Try it =>
Each line of the listing below that includes "right" should be reported.

═══ Material for the task

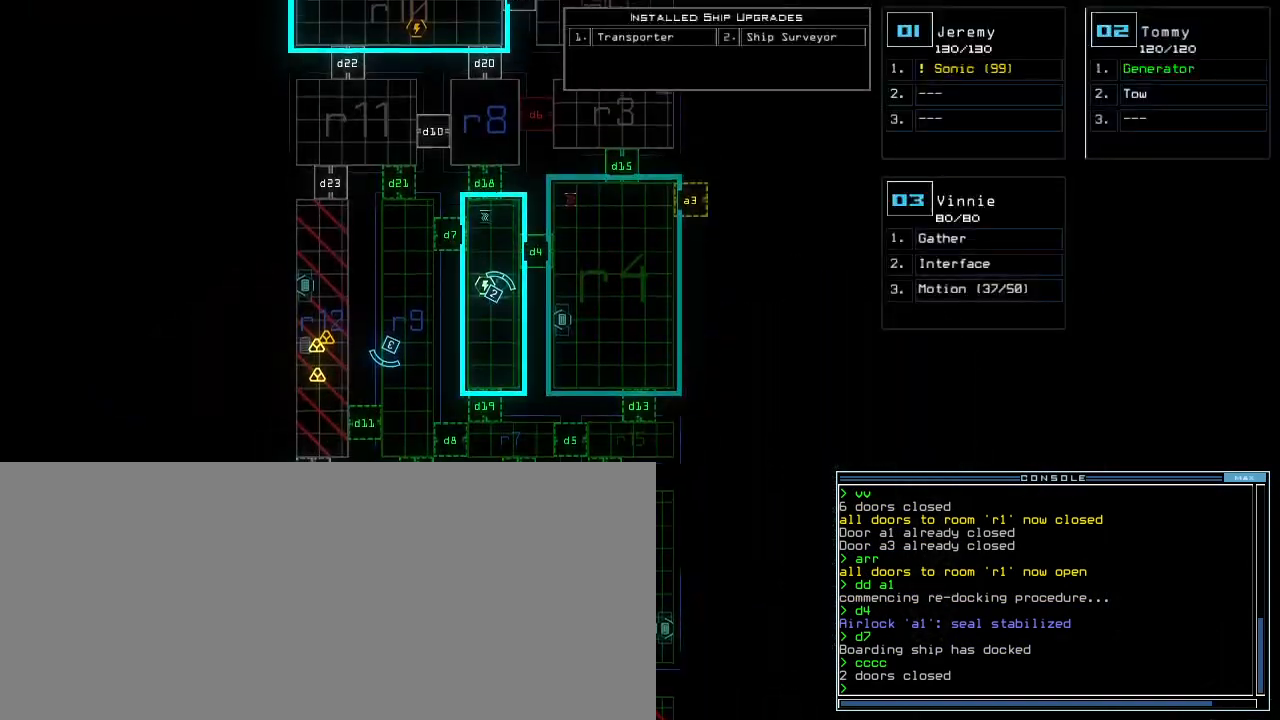
{"keys": ["space"], "events": [[267, "up", "up"], [500, "space", "down"]]}
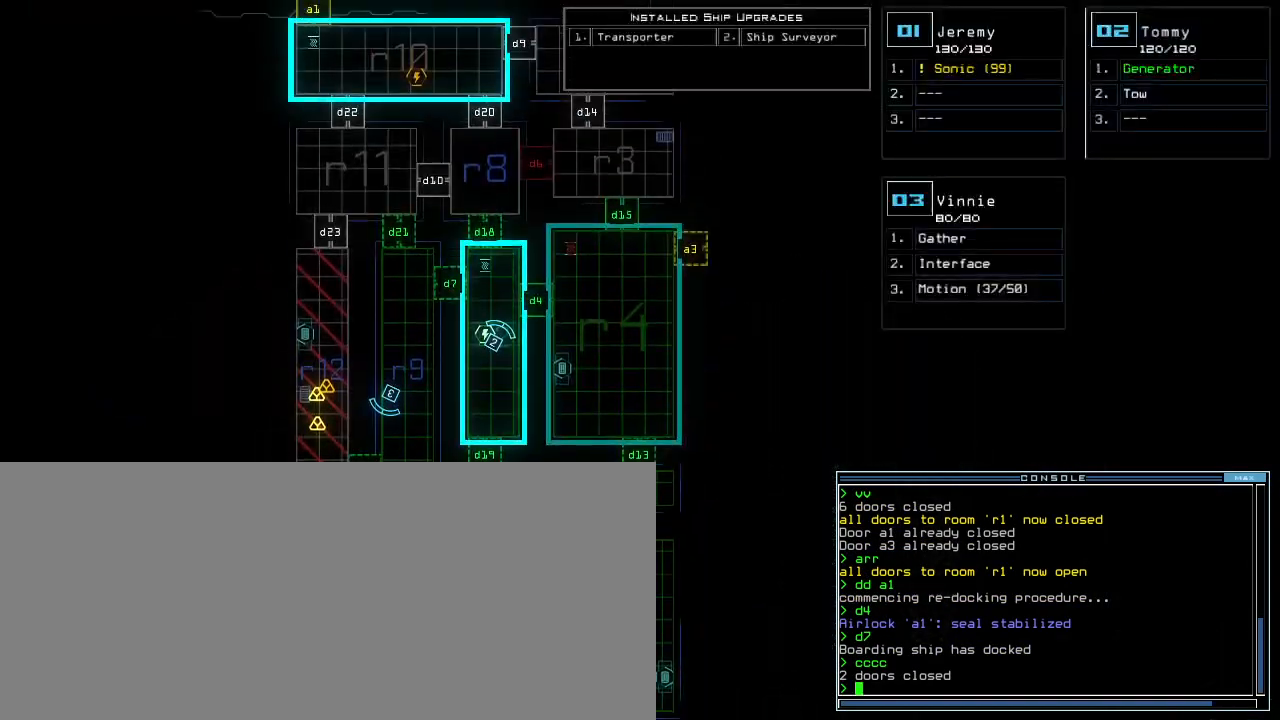
{"keys": ["up"]}
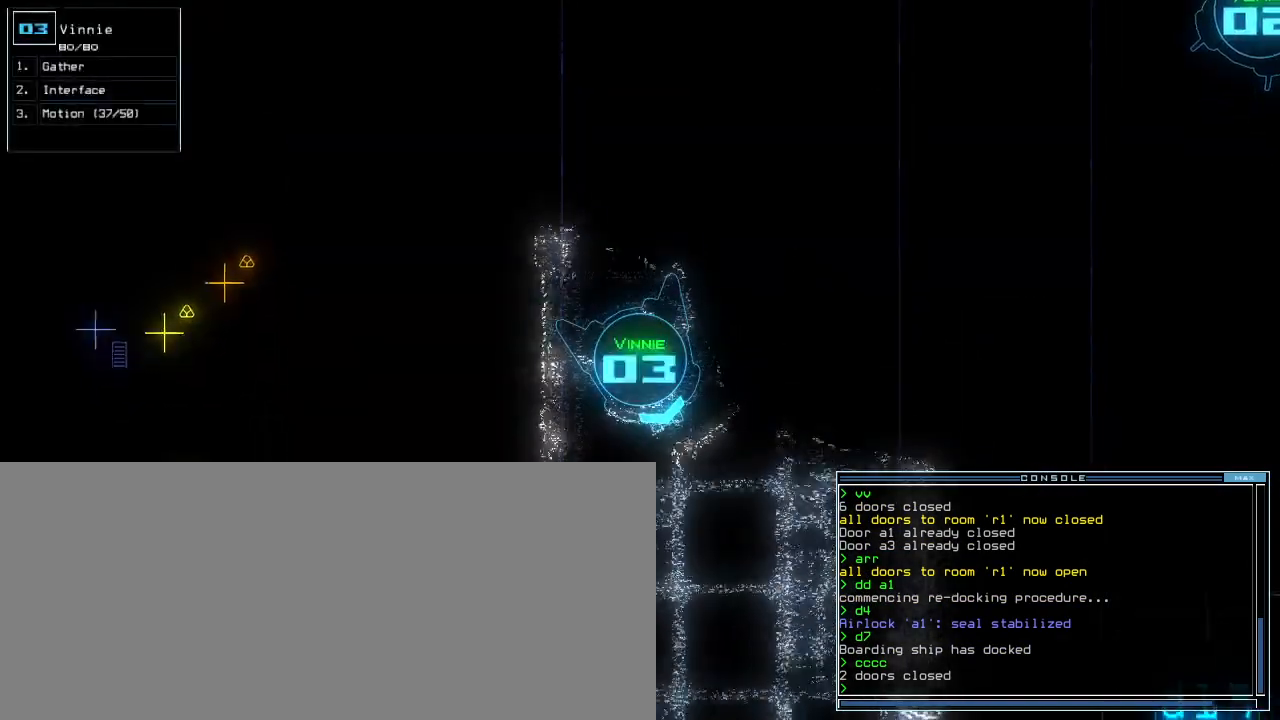
{"keys": ["up"], "events": [[50, "right", "down"], [117, "right", "up"], [283, "d", "down"], [300, "right", "down"], [367, "d", "up"], [367, "right", "up"], [433, "left", "down"], [500, "left", "up"]]}
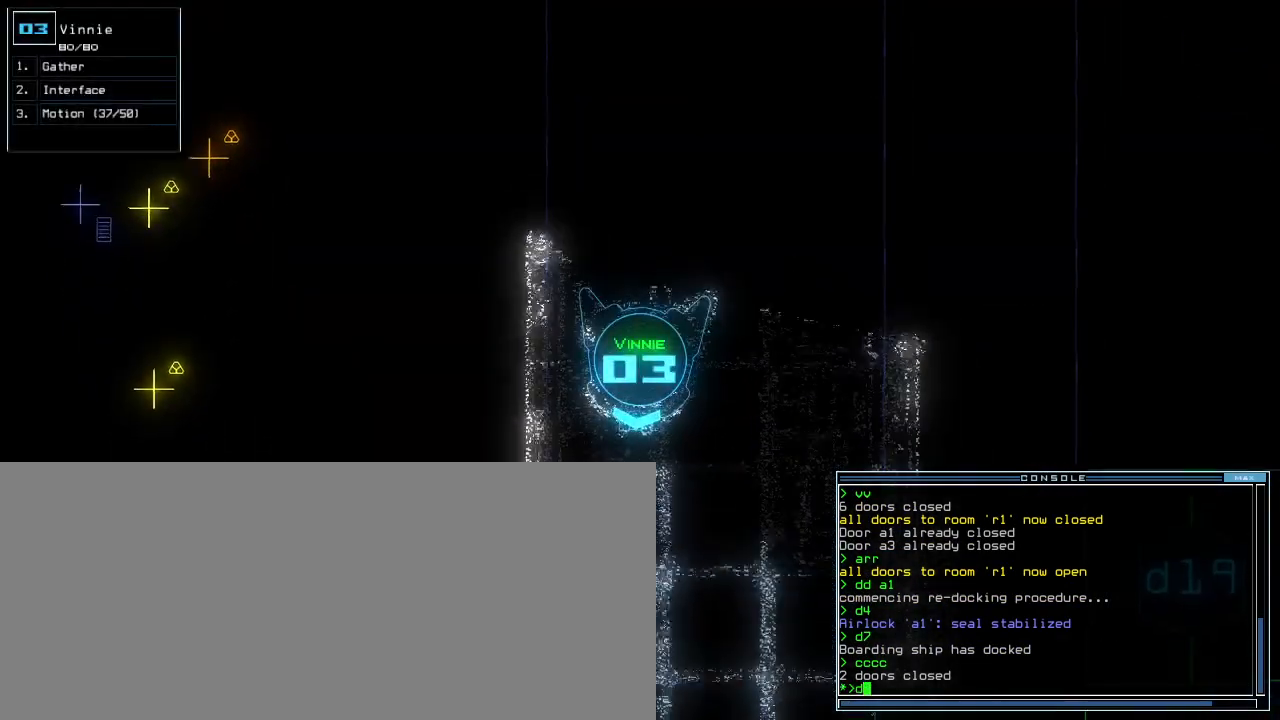
{"keys": ["up"], "events": [[183, "1", "down"], [217, "1", "up"], [267, "1", "down"], [350, "1", "up"]]}
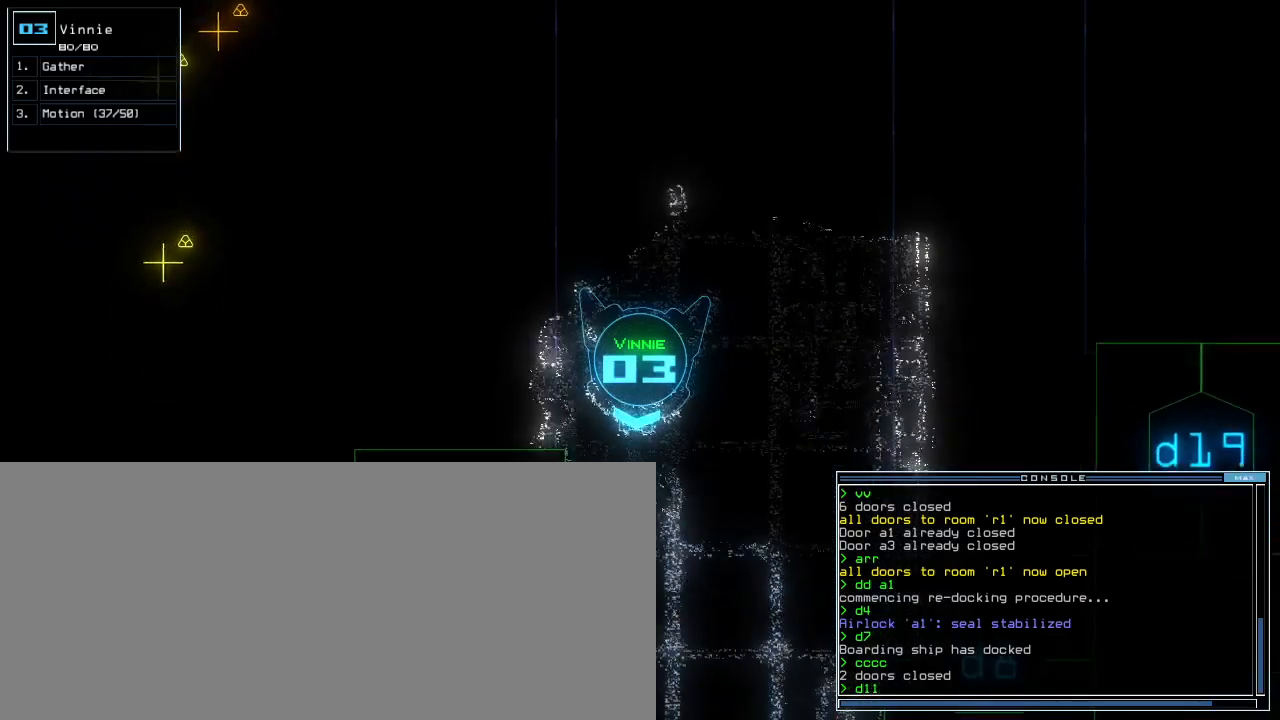
{"keys": ["up"], "events": []}
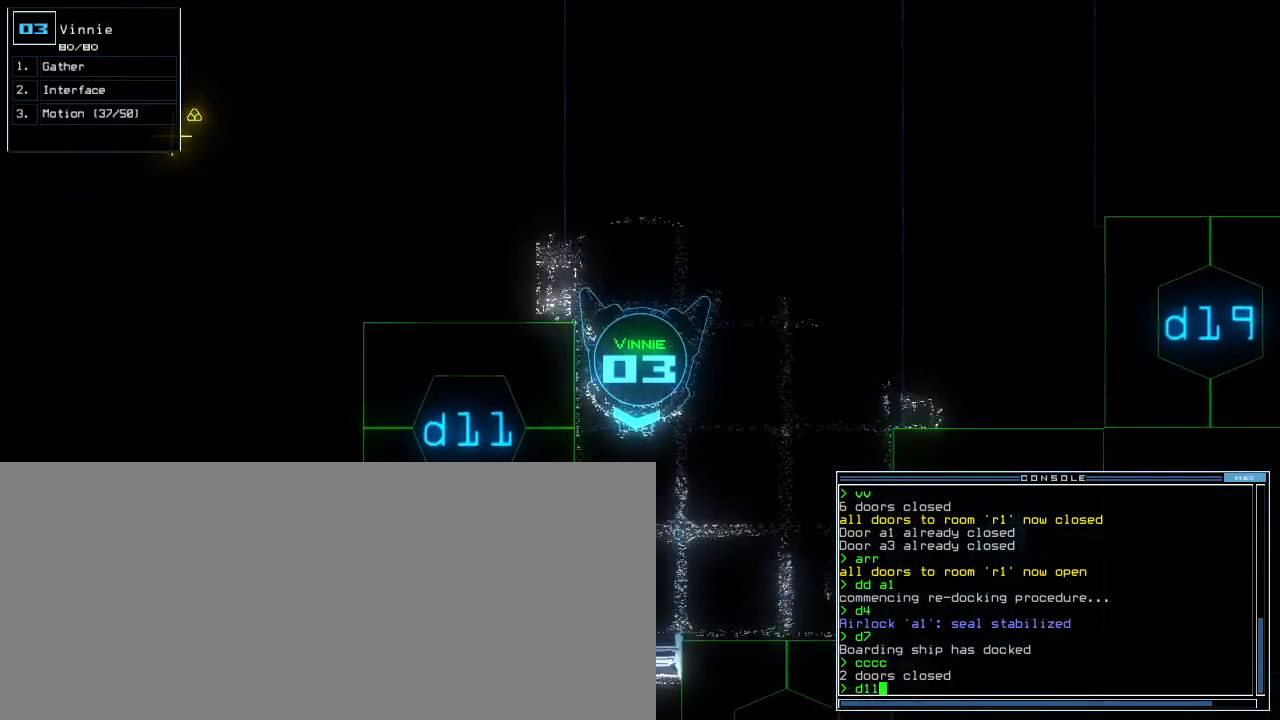
{"keys": ["right"], "events": [[83, "right", "down"], [383, "up", "up"]]}
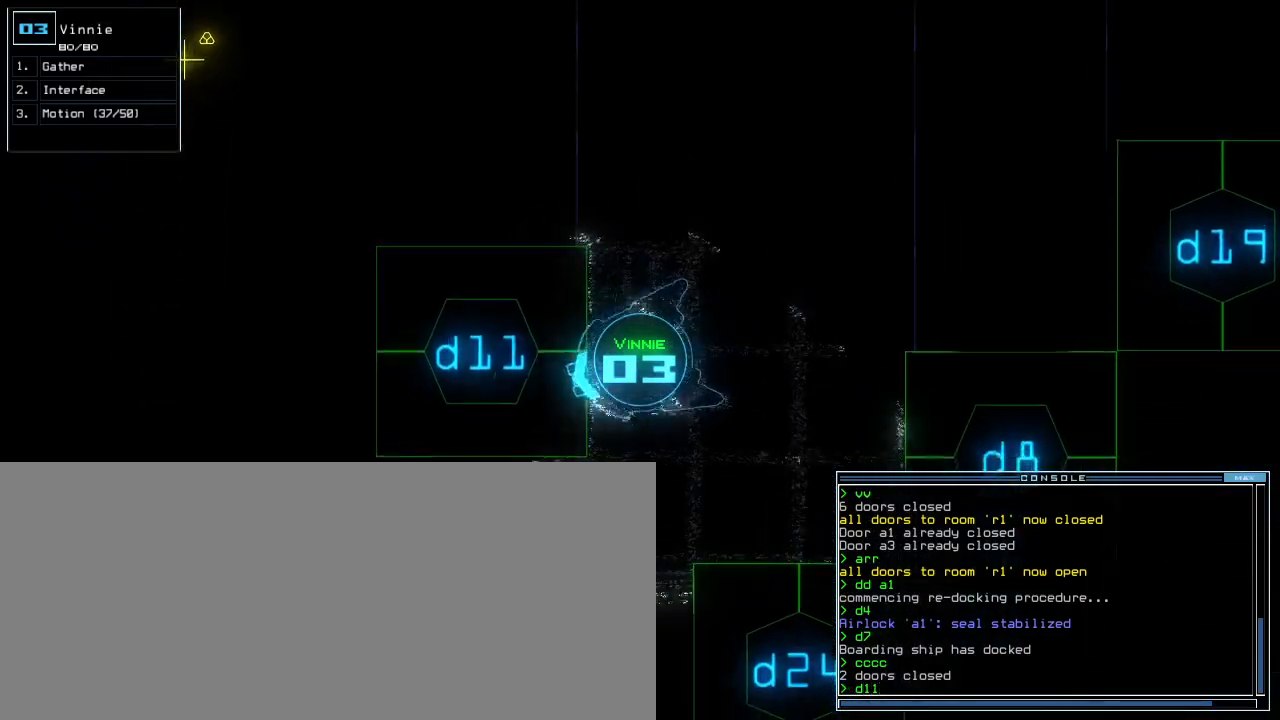
{"keys": [], "events": [[200, "right", "up"]]}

══════

Answer below =>
{"keys": ["up"], "events": [[50, "right", "down"], [117, "right", "up"], [283, "d", "down"], [300, "right", "down"], [367, "d", "up"], [367, "right", "up"], [433, "left", "down"], [500, "left", "up"]]}
{"keys": ["right"], "events": [[83, "right", "down"], [383, "up", "up"]]}
{"keys": [], "events": [[200, "right", "up"]]}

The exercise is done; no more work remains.